══ Ausgangstext

All das muss man doch einmal zusammen sehen. Auch die Risikokosten für die Limitüberwachung, das Mahnwesen, das Inkasso, das Vorhalten und die Überwachung, all das ist aufwendig.

Die Rechnung, die Sie hier aufmachen, und die Gewinnspannen, von denen Sie reden, sind – Entschuldigung – einfach Unsinn. Es stimmt einfach nicht, wenn Sie sagen: 0,25 Prozent Refinanzierungskosten für die Banken bei 11 Prozent Zinsen für die Bankkunden ergeben 11 Prozent Gewinn. – So funktioniert das nicht.

(Uwe Kekeritz [BÜNDNIS 90/DIE GRÜNEN]: Das hat niemand behauptet!)

Es ist unredlich – das will ich abschließend betonen –, wenn hier immer wieder der Zinssatz der EZB, der Basiszinssatz, in Verbindung mit den Dispokrediten gebracht wird. Es ist doch so, dass sich vor allem Genossenschaftsbanken und Sparkassen nicht in erster Linie über die EZB refinanzieren; vielmehr refinanzieren sie sich über ihr Kundengeschäft, nicht über die Notenbank.

════
══ Vorliegende Daten

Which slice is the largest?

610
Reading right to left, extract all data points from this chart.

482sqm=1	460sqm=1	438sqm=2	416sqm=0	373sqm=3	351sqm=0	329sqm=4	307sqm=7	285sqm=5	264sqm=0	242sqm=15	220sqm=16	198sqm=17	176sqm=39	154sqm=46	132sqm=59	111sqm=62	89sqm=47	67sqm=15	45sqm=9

════

Deine Aufgabe | Schreib aus dem Ausgangstext alles von "All das muss" bis hinunter zu "das ist aufwendig." noch einmal ab und setz dabei "Mahnverfahren" an die Stelle von "Mahnwesen".

Lösung |
All das muss man doch einmal zusammen sehen. Auch die Risikokosten für die Limitüberwachung, das Mahnverfahren, das Inkasso, das Vorhalten und die Überwachung, all das ist aufwendig.